## REQUIREMENT
Retrieve every line of the data holding the word "files".
** Opening DATASET ENTRIES block **
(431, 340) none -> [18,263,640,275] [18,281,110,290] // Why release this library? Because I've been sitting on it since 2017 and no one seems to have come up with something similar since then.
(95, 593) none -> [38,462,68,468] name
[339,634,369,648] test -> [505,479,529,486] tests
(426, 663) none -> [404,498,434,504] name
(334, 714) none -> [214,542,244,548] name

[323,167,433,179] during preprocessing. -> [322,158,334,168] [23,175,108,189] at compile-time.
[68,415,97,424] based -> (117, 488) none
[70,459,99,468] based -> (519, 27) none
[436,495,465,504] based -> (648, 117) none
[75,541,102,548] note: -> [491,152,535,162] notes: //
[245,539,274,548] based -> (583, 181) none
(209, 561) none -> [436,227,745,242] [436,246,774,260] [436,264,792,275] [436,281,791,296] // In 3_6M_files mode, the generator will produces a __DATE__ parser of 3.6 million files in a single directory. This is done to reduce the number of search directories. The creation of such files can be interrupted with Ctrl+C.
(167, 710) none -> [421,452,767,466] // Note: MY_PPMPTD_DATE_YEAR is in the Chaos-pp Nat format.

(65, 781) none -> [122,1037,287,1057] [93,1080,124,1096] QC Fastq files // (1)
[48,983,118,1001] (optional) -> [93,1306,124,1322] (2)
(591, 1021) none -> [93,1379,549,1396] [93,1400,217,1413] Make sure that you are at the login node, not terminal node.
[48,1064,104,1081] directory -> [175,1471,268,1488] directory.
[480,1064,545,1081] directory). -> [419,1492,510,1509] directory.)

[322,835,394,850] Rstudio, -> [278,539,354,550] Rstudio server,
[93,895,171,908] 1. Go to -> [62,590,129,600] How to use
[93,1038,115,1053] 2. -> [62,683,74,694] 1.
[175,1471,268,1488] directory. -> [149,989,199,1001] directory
** Closing DATASET ENTRIES block **
## RESULT FOR THIS EXERCISE
(209, 561) none -> [436,227,745,242] [436,246,774,260] [436,264,792,275] [436,281,791,296] // In 3_6M_files mode, the generator will produces a __DATE__ parser of 3.6 million files in a single directory. This is done to reduce the number of search directories. The creation of such files can be interrupted with Ctrl+C.
(65, 781) none -> [122,1037,287,1057] [93,1080,124,1096] QC Fastq files // (1)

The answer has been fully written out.